*STORED ROWS*.
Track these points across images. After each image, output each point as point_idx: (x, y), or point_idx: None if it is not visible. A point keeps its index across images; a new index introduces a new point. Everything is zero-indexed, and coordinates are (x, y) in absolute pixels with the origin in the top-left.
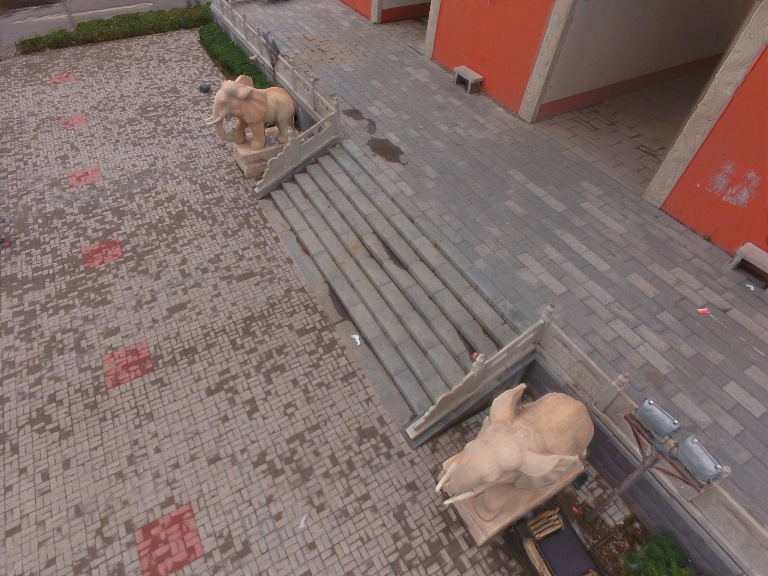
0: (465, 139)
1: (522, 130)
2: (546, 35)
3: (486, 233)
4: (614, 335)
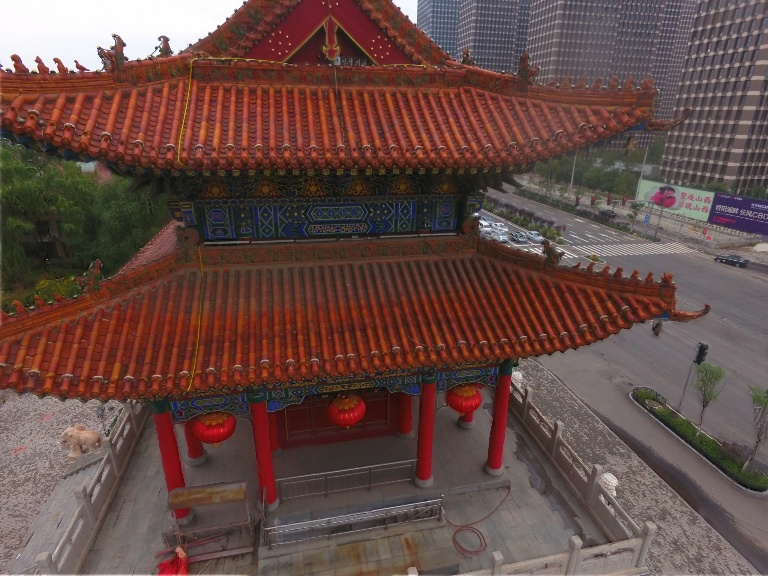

*AIM*.
Lay out every line of the records above as a Markdown table with the columns "No." and "Text," numbering each row and leaving out any blank lines. Keep the pictures themselves out of the answer.

*ANSWER BELOW*.
| No. | Text |
|---|---|
| 1 | Track these points across images. After each image, output each point as point_idx: (x, y), or point_idx: None if it is not visible. A point keeps its index across images; a new index introduces a new point. Everything is zero-indexed, and coordinates are (x, y) in absolute pixels with the origin in the top-left. |
| 2 | 0: (465, 139) |
| 3 | 1: (522, 130) |
| 4 | 2: (546, 35) |
| 5 | 3: (486, 233) |
| 6 | 4: (614, 335) |